Score

The next step is to examine the forecast skill. This is done by comparing the actual trajectories to the forecasted trajectories. We will see different patterns in the forecast skill depending on whether the system is dominated by deterministic or noisy dynamics.

Regression

For regression, there are two ways to measure the accuracy of the results. The default score method is the coefficient of determination. This is the default for many of scikit-learn’s scoring functions as well. Additionally, the correlation coefficient can also be used to score a continuous variable.

These can be called by:

score1 = M.score(ytest, how='score') # Coefficient of determination
score2 = M.score(ytest, how='coeff') # Correlation coefficient

Coefficient is useful when you are interested in making precise forecasts and correlation coefficient is useful when you are interested in accurate forecasts. For example, consider the following plot where blue are the actual values and green are the predicted values.

_images/corrcoef_vs_score.png

The correlation coefficient for these predictions would be equal to one, while the coefficient of determination would be 0.19. Depending on on your interest, either statistic could be useful.

Classification

For classification, there are two ways to measure prediction skill. The first is by a simple percent accuracy. This calculates what percent were correctly predicted. The second way is by klecka’s tau which attempts to normalize by the distribution of classes.

score1 = M.score(ytest, how='compare') # Percent correct
score2 = M.score(ytest, how='tau') # Kleck's tau

Percent correct is useful when you have balanced classes, but not useful when the classes are skewed. For example, if there are two classes and class 1 makes up 95% of the data. Predicting a 1 everywhere would show you 95% accuracy while klecka’s tau would show an accuracy of about -8.8. Again, both stastics could be useful in the correct context.

Distinguishing Determinism

Here we analyze the logistic map with varying levels of noise as indicated by the title.
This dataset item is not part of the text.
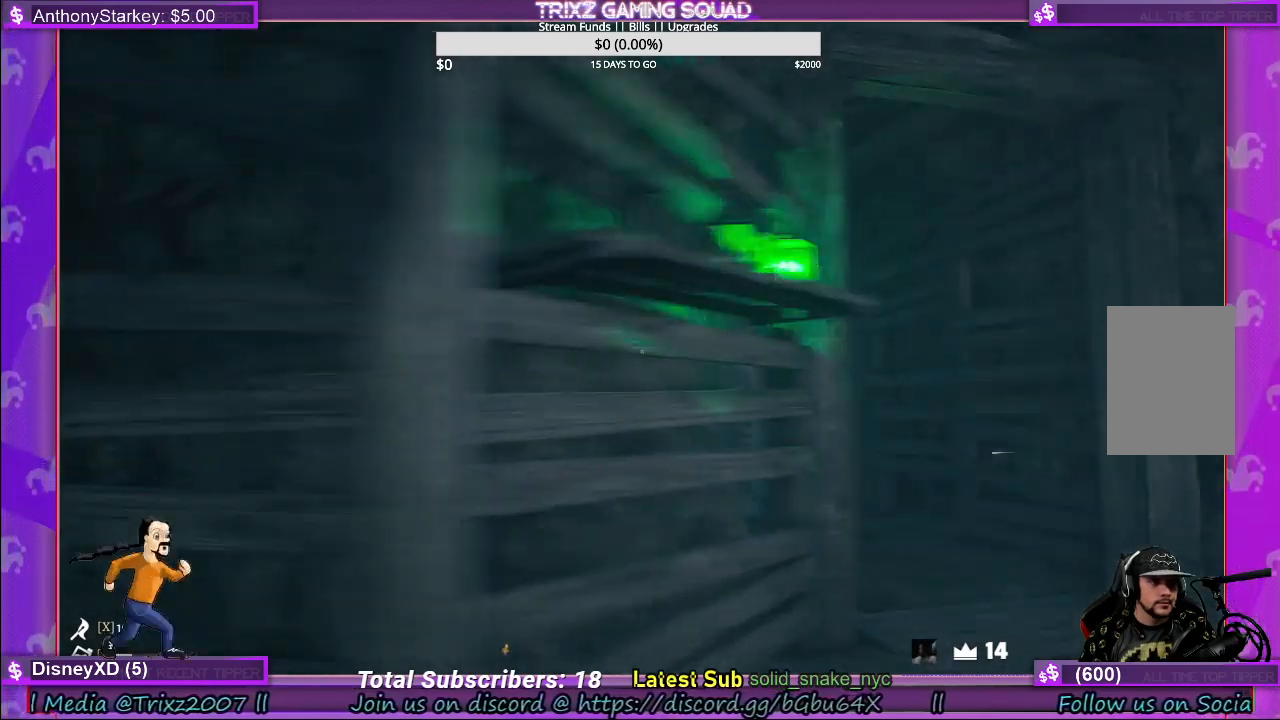
{"keys": [], "mouse": [], "events": [[167, "shift", "up"], [300, "d", "up"]]}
_images/different_noise_levels.png

To begin, we follow the fit, predict_individual, and score routine as usual for every time series. Interested readers can find the code in the jupyter notebook. Next we look at the correlation coefficient for each series for one prediction forward in time. The legend refers to the level of noise that was added to the time series.

_images/different_noise_levels_score.png

Analyzing the plot above, we can see that as the amount of noise increases, the forecast skill decreases. This is to be expected as adding stochasticity to a system makes it inherently more difficult to forecast. The next thing to notice is that the forecast skill decreases more rapidly for the series with less noise. It is more important in deterministic systems to grab neighbors that are nearby in space.